§ **Action item**
The line that contains "Auftritt der Spielleut´ zu Geisenfeld" marks the end: retype the data below exactly from its first line through that line.

§ **Dataset records**
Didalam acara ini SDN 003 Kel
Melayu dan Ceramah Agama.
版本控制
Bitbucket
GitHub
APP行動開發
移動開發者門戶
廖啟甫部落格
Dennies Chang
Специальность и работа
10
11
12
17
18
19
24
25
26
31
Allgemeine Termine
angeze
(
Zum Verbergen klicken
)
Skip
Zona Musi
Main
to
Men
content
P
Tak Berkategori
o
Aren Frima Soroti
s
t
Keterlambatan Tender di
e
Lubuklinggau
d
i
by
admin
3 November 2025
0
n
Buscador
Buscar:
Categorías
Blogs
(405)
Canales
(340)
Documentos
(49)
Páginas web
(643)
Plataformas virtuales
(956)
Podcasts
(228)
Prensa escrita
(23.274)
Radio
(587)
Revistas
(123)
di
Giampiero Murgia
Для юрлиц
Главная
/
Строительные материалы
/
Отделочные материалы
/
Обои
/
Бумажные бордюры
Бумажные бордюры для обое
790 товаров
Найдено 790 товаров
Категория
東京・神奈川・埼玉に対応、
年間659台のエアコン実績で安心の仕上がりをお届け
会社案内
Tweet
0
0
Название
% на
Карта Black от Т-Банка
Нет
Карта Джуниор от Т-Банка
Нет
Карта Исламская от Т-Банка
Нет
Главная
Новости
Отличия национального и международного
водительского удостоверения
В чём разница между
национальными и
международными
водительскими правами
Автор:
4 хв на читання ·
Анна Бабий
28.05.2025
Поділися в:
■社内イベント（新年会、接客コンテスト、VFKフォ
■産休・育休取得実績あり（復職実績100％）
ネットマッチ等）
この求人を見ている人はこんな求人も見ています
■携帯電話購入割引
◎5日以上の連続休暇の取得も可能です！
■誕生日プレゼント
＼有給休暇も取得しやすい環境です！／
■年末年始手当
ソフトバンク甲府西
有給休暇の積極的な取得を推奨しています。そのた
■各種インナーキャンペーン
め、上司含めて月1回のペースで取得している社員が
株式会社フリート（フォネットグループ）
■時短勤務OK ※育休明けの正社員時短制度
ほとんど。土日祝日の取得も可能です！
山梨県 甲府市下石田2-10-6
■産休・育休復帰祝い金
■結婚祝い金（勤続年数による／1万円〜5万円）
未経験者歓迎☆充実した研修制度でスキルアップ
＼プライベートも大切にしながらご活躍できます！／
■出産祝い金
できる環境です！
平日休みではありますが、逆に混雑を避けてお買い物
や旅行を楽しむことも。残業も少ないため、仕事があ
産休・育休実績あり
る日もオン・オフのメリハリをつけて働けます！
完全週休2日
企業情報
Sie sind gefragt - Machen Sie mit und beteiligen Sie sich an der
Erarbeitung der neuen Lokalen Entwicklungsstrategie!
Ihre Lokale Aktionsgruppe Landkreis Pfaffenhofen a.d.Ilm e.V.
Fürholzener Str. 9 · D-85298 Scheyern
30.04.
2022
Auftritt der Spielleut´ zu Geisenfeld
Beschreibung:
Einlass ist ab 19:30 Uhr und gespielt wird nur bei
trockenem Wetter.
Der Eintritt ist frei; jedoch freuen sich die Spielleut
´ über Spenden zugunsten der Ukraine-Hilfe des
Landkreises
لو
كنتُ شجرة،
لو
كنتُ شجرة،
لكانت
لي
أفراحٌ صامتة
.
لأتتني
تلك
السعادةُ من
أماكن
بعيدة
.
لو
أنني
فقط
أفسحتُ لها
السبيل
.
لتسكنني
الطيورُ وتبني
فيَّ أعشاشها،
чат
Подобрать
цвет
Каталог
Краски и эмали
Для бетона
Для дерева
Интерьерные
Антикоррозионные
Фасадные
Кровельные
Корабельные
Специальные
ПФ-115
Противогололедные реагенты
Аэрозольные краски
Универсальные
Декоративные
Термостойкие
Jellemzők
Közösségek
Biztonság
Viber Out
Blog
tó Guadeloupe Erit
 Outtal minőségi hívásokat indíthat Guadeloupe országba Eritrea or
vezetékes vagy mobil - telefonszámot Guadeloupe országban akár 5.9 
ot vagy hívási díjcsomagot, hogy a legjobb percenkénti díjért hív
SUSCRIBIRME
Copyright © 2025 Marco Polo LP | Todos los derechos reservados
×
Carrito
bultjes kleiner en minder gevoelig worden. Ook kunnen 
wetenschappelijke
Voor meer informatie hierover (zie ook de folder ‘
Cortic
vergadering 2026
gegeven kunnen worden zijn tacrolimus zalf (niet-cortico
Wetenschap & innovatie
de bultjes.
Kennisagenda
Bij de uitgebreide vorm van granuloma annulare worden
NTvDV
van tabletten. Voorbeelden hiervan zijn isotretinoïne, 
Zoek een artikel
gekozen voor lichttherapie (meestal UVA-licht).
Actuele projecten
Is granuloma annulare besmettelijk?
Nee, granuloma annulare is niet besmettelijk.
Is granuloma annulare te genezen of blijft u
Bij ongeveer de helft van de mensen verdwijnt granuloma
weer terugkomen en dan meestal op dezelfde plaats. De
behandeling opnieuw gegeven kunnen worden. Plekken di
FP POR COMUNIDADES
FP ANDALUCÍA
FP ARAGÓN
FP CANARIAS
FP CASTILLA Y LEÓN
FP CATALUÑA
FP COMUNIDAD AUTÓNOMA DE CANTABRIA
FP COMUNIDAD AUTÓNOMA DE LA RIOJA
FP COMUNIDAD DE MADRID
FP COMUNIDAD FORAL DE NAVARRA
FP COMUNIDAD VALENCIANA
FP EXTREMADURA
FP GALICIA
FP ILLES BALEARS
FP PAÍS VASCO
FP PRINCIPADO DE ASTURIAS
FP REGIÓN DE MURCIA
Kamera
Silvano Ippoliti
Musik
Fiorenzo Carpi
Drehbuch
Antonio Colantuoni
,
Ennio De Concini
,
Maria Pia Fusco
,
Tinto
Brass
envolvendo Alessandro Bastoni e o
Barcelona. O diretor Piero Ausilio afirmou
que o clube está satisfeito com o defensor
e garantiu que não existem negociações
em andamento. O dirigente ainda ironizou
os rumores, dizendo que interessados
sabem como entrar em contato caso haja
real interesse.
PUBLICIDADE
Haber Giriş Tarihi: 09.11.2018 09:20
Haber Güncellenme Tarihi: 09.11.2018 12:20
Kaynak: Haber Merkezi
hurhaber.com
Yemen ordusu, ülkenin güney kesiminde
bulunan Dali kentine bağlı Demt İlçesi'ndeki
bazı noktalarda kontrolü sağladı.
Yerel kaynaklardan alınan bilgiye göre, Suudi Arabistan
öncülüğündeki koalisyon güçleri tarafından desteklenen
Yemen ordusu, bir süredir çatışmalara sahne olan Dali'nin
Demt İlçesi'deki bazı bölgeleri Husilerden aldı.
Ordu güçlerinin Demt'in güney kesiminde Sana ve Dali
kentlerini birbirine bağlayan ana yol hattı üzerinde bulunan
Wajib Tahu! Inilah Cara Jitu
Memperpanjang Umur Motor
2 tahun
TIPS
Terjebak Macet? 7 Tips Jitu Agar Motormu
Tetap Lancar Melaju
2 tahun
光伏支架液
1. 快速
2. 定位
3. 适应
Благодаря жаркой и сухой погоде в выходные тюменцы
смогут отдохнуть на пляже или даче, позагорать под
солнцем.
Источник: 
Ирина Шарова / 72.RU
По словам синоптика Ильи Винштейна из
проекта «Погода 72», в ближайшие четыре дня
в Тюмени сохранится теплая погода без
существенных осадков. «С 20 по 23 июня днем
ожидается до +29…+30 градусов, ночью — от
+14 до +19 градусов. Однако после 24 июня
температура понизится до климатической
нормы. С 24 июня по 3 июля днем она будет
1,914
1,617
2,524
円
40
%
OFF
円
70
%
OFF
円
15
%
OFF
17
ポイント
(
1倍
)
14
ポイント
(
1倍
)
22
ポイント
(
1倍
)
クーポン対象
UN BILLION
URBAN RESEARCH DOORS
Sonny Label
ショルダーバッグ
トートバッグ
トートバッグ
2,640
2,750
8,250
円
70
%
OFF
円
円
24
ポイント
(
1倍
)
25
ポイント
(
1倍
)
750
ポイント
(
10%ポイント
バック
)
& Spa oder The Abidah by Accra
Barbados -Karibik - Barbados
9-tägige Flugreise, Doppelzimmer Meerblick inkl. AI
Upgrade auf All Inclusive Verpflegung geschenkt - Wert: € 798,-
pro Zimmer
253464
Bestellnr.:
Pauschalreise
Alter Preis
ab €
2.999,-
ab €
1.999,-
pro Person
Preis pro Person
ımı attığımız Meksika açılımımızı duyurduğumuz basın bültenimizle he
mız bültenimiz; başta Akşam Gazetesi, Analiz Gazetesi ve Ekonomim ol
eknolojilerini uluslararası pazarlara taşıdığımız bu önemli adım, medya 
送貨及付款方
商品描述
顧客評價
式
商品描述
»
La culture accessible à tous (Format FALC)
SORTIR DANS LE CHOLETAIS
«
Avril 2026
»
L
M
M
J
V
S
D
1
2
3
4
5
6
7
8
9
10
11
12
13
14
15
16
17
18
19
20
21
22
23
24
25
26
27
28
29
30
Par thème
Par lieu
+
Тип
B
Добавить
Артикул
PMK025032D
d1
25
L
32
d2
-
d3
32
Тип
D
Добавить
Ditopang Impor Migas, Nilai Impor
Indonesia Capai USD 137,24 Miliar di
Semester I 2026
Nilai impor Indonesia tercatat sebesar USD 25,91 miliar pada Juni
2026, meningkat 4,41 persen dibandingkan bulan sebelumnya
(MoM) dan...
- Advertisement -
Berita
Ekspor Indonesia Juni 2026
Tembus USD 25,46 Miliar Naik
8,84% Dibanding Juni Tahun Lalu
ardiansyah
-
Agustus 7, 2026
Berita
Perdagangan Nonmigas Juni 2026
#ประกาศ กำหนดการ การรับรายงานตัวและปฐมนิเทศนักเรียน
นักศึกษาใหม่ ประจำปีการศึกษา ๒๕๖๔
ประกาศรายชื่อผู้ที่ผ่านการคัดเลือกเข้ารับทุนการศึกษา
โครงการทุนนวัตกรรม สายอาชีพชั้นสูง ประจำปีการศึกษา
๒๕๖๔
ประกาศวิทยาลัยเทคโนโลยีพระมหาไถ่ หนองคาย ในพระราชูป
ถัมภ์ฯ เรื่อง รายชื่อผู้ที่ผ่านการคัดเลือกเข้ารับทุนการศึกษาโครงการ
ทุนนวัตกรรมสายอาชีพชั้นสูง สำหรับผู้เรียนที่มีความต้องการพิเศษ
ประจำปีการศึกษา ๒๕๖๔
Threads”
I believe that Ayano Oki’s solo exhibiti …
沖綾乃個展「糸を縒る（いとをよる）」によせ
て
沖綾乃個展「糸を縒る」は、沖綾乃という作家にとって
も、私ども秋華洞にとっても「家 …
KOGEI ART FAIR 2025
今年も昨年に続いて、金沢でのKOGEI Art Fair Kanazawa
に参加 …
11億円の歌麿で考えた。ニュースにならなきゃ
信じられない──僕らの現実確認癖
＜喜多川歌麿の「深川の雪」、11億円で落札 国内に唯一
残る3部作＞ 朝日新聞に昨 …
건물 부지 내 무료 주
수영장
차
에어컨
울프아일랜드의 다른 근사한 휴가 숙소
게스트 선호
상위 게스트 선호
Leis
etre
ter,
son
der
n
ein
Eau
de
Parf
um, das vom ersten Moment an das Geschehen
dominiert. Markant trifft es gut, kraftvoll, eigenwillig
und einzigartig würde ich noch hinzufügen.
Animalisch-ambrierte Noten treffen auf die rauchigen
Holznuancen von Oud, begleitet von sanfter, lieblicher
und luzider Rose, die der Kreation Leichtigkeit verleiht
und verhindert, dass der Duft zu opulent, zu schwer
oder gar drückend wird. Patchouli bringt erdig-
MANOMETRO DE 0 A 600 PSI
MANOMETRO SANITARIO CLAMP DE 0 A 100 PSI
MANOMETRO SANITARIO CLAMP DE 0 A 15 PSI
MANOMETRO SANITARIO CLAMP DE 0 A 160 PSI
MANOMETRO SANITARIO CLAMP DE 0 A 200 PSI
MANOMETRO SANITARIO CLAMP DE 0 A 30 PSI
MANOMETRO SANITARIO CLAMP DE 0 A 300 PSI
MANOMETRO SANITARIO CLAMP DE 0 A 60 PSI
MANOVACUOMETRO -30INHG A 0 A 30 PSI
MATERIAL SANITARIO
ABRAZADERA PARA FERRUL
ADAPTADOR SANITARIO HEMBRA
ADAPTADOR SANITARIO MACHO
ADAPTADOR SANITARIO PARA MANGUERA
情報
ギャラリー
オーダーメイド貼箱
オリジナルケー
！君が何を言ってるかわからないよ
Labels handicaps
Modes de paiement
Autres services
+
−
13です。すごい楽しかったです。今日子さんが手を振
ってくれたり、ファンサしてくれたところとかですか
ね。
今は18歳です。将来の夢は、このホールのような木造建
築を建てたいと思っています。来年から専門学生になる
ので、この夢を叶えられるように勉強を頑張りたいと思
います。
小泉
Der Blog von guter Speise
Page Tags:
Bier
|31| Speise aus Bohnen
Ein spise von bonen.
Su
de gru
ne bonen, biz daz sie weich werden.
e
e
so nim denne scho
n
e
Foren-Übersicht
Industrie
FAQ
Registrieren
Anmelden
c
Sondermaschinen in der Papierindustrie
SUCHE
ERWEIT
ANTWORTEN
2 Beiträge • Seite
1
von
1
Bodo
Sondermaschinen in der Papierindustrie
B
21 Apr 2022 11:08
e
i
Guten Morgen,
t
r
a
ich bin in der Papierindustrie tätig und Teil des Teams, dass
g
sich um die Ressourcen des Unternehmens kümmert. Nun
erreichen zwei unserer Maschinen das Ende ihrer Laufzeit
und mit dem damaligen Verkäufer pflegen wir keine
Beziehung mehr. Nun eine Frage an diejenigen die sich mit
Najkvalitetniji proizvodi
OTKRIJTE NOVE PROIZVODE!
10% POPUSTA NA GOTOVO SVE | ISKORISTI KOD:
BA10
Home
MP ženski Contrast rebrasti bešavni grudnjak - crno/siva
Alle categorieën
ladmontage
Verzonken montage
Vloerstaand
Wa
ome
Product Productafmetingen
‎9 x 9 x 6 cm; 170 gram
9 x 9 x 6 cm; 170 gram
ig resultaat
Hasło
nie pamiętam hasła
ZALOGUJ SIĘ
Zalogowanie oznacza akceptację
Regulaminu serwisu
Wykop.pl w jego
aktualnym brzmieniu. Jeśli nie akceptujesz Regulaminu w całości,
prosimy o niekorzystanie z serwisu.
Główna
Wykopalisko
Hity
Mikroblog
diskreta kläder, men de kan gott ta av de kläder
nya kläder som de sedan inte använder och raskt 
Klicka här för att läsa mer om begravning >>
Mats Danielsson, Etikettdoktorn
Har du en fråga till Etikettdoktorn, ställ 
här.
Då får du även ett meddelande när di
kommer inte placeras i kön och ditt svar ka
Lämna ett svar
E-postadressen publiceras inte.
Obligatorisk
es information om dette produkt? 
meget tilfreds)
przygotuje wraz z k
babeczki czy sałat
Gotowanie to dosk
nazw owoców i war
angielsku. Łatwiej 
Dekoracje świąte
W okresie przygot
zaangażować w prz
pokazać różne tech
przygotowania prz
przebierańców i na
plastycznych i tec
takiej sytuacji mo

§ **Solution**
Didalam acara ini SDN 003 Kel
Melayu dan Ceramah Agama.
版本控制
Bitbucket
GitHub
APP行動開發
移動開發者門戶
廖啟甫部落格
Dennies Chang
Специальность и работа
10
11
12
17
18
19
24
25
26
31
Allgemeine Termine
angeze
(
Zum Verbergen klicken
)
Skip
Zona Musi
Main
to
Men
content
P
Tak Berkategori
o
Aren Frima Soroti
s
t
Keterlambatan Tender di
e
Lubuklinggau
d
i
by
admin
3 November 2025
0
n
Buscador
Buscar:
Categorías
Blogs
(405)
Canales
(340)
Documentos
(49)
Páginas web
(643)
Plataformas virtuales
(956)
Podcasts
(228)
Prensa escrita
(23.274)
Radio
(587)
Revistas
(123)
di
Giampiero Murgia
Для юрлиц
Главная
/
Строительные материалы
/
Отделочные материалы
/
Обои
/
Бумажные бордюры
Бумажные бордюры для обое
790 товаров
Найдено 790 товаров
Категория
東京・神奈川・埼玉に対応、
年間659台のエアコン実績で安心の仕上がりをお届け
会社案内
Tweet
0
0
Название
% на
Карта Black от Т-Банка
Нет
Карта Джуниор от Т-Банка
Нет
Карта Исламская от Т-Банка
Нет
Главная
Новости
Отличия национального и международного
водительского удостоверения
В чём разница между
национальными и
международными
водительскими правами
Автор:
4 хв на читання ·
Анна Бабий
28.05.2025
Поділися в:
■社内イベント（新年会、接客コンテスト、VFKフォ
■産休・育休取得実績あり（復職実績100％）
ネットマッチ等）
この求人を見ている人はこんな求人も見ています
■携帯電話購入割引
◎5日以上の連続休暇の取得も可能です！
■誕生日プレゼント
＼有給休暇も取得しやすい環境です！／
■年末年始手当
ソフトバンク甲府西
有給休暇の積極的な取得を推奨しています。そのた
■各種インナーキャンペーン
め、上司含めて月1回のペースで取得している社員が
株式会社フリート（フォネットグループ）
■時短勤務OK ※育休明けの正社員時短制度
ほとんど。土日祝日の取得も可能です！
山梨県 甲府市下石田2-10-6
■産休・育休復帰祝い金
■結婚祝い金（勤続年数による／1万円〜5万円）
未経験者歓迎☆充実した研修制度でスキルアップ
＼プライベートも大切にしながらご活躍できます！／
■出産祝い金
できる環境です！
平日休みではありますが、逆に混雑を避けてお買い物
や旅行を楽しむことも。残業も少ないため、仕事があ
産休・育休実績あり
る日もオン・オフのメリハリをつけて働けます！
完全週休2日
企業情報
Sie sind gefragt - Machen Sie mit und beteiligen Sie sich an der
Erarbeitung der neuen Lokalen Entwicklungsstrategie!
Ihre Lokale Aktionsgruppe Landkreis Pfaffenhofen a.d.Ilm e.V.
Fürholzener Str. 9 · D-85298 Scheyern
30.04.
2022
Auftritt der Spielleut´ zu Geisenfeld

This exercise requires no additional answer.